When I got out of the car and turned around to where I had to go back into work, I hated it. I hated this place was taking away from me my desperate need to grieve. I hated that it expected me to be anything but a screaming, crying person I wanted to be because I lost you.

It was somewhere in this I realized there were important people I needed to tell. How do I tell them this? How do you call someone and tell them someone they loved has just died? I had to though, so I did. I did it in the most compassionate, kind way I could think of, and I did it without yelling how horribly unfair this is, or even putting my feelings into it at all. I didn’t want to add to their grief, I just needed to be the person that handed it to them.

I had to work, there were things I needed to do, and as I did each one of them, it became clear to me how much we do is so meaningless that in the scope of SOMEONE I LOVED JUST DIED, how important is it really that I answer this phone call so someone can tell me they are going to be late for work? Of course you are going to be late for work, you are unreasonably irresponsible and I don’t care anymore because I lost my father.

I hated my job because it took away from my grieving, it took from me a moment that I could have been thinking about you, or worrying about my mother, or taking care of something actually important to me like my children.

It took me a good month after he passed to realize it wasn’t my job I hated, nor where I lived, or the fact that my hair is a stupid horrible color, or that an old woman cut me off in traffic, it was the fact that I was grieving and I needed to be kinder and gentler to myself and listen to what I needed instead of worrying about what everyone else needed.

One day I sat alone in my room and asked Alexa what day you were born on, it was Sunday. You died on a Friday. I don’t know why that was important to me, but it was in that moment, and contained information I truly needed.

On another day, I sat alone in my room and remembered you sitting there listening to me talk about how important college was to me, and how I had changed my major 7 times, and you didn’t even bat an eye. I bet you always knew I was that way, and just learned to accept it.

You weren’t that funny really. Your sense of humor was just so juvenile, but you certainly had a wit about you that nobody could deny. A quick comeback you were good at, even if it was something a 10 year old would have said. I don’t know why I needed to say that, but there you go.

Today, I don’t hate my job. It honestly didn’t do anything, but took me many days of literal hate to come to terms with that. Nothing stops when your world completely shatters. People are still selfish assholes, people still call in sick, and that bitch at work still thinks she runs the entire place and nobody stops her or lets her know she doesn’t, except that one time I got mad enough to.

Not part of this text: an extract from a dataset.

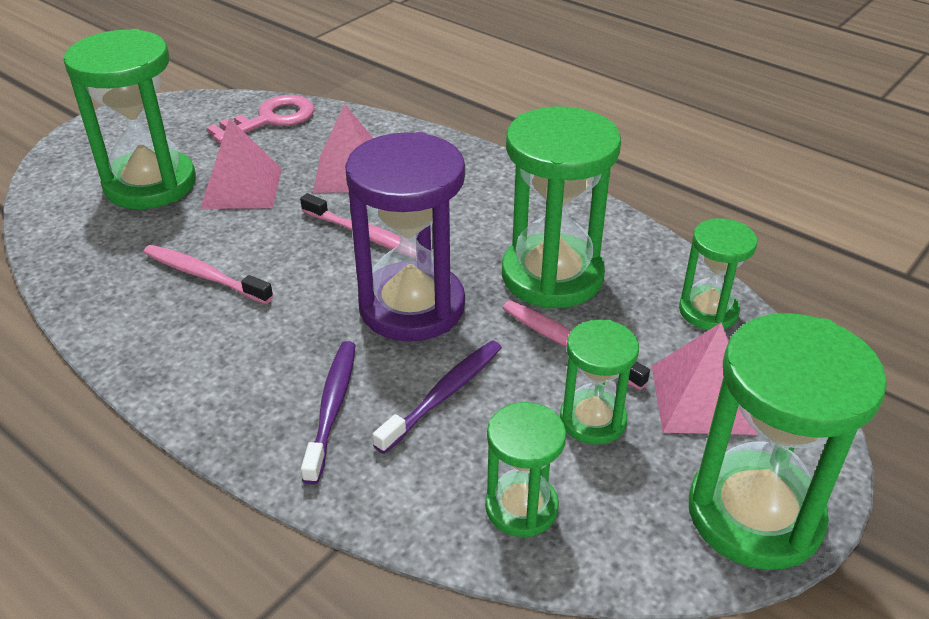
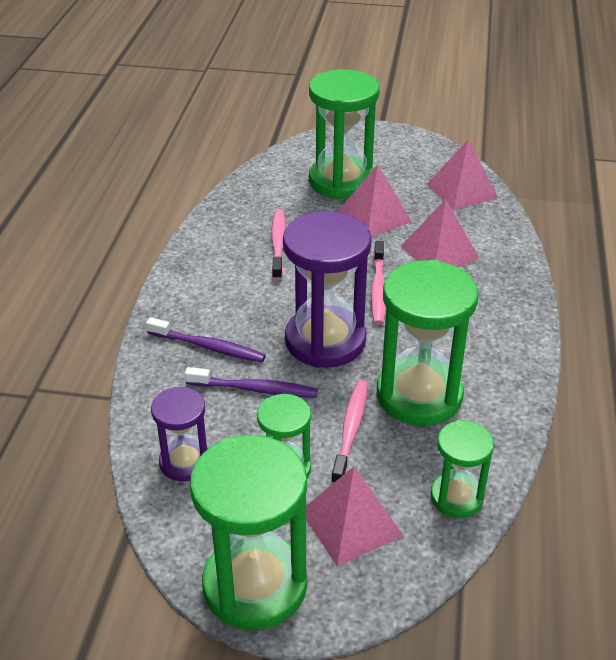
camera: 60 degrees right, 0 degrees up
(271, 119) = (462, 190): pink key -> pink pyramid
(332, 408) = (208, 347): purple toothbrush -> purple toothbrush turned 45 degrees clockwise
(521, 507) = (185, 462): green hourglass -> purple hourglass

I miss you, and I’m not going to stop missing you until the day I draw my last breath, and even then I’ll probably still miss you.

Grieving is stupid, and it doesn’t make any sense at all. You wake up in the morning, and remember you don’t have that person anymore and it ruins your day and you try your best to get through that day with some amount of dignity and when you lay your head on your pillow you again remember that person isn’t alive anymore and you go to sleep like it is going to protect you from the hurt.

So, goodbye dad. I hope when you got to heaven that you were welcomed in with open arms and that you were walking and running and driving some stupid 1955 Chevy or whatever it is you really liked.

I read this poem about grief. I didn’t write it, but it is very good and very true.

When grief 
first came knocking,
I thought I had
two choices.
I could lock the door.
close the blinds.
Activate alarms
And shut it out.
But I still
lived in fear
of its intrusion,
of it finding a way
around my security systems,
around my defenses.
Or, I could invite it over
for morning coffee.
I would set the terms.
Block out the time.
I would get my house in order
and sit beside it,
let it say its piece
and send it away
as quickly as it came.
But grief doesn’t care much
for schedules
or facades.
An unexpected visitor
who comes and goes
as it pleases.
So, now I’m learning
another way.
When grief comes to visit,
I leave the door unlocked.
Sometimes, it
Frantically storms in.
Sometimes, it taps quietly on
the door waiting for
my response.
But, I’m learning to let it in.
To sit with it.
To see it.
To feel it.
So now,
When grief knocks,
I let it in.
I let it in.

~ Liz Newman

My Mental Illness

I’m sitting in my dark room, watching a Tik Tok that involves a woman and several other women talking about another woman, that apparently we are all supposed to be angry with. Why? I don’t know, because in my hand is my Xbox remote and I’m building a house in Minecraft, which is far more important that why the world is supposed to hate some woman named Crystal.

I’ve opened a Poppi, which is an excellent drink that is supposed to be very good for you, and taken a drink, and when it has been a few minutes, I taken another one. Right then, I feel like there is something in the can, it feels like something is hitting the sides of the can when I move it around. I try to jump out of bed with the can in my hand, but my foot gets caught up in the blanket and I nearly fall down. I catch myself on the side of the bed, and run with my can to the bathroom and begin pouring the drink down the drain and see nothing, though I can still feel something hitting the side of the can when I move it around. I take the tab off and push the inner tab in and don’t see anything, so I go into my daughters room (she’s 20) and tell her there is something in my drink and hand her the empty can. It is just then that I realize there MAY be something wrong with me, and as she is putting her phone flashlight into the can saying there is nothing inside of it, I start laughing.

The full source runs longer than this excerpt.